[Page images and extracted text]
[Start of section]

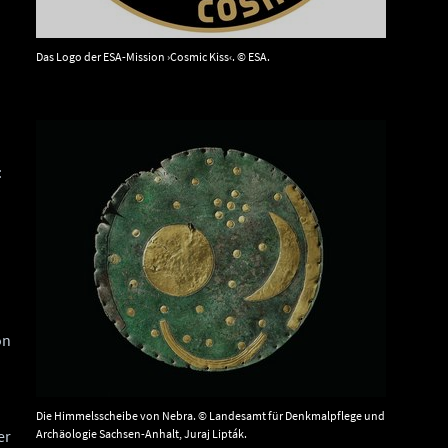
Das Logo der ESA-Mission ›Cosmic Kiss‹. © ESA.
:
on
Die Himmelsscheibe von Nebra. © Landesamt für Denkmalpflege und
er
Archäologie Sachsen-Anhalt, Juraj Lipták.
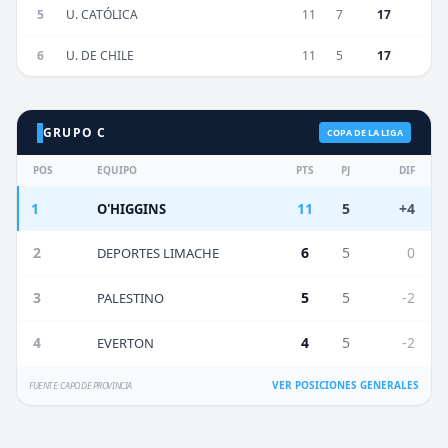
5
U. CATÓLICA
11
7
17
6
U. DE CHILE
11
5
17
GRUPO C
COPA DE LA LIGA
POS
EQUIPO
PTS
PJ
DIF
1
11
5
+4
O'HIGGINS
2
6
5
0
DEPORTES LIMACHE
3
5
5
-2
PALESTINO
4
4
5
-2
EVERTON
VER POSICIONES GENERALES
FUENTE: CAPO DE PROVINCIA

[End of section]

> WORK REQUIRED
Each record above must be retyped exactly as given, with the images excluded.

> EXPECTED ANSWER
Das Logo der ESA-Mission ›Cosmic Kiss‹. © ESA.
:
on
Die Himmelsscheibe von Nebra. © Landesamt für Denkmalpflege und
er
Archäologie Sachsen-Anhalt, Juraj Lipták.
5
U. CATÓLICA
11
7
17
6
U. DE CHILE
11
5
17
GRUPO C
COPA DE LA LIGA
POS
EQUIPO
PTS
PJ
DIF
1
11
5
+4
O'HIGGINS
2
6
5
0
DEPORTES LIMACHE
3
5
5
-2
PALESTINO
4
4
5
-2
EVERTON
VER POSICIONES GENERALES
FUENTE: CAPO DE PROVINCIA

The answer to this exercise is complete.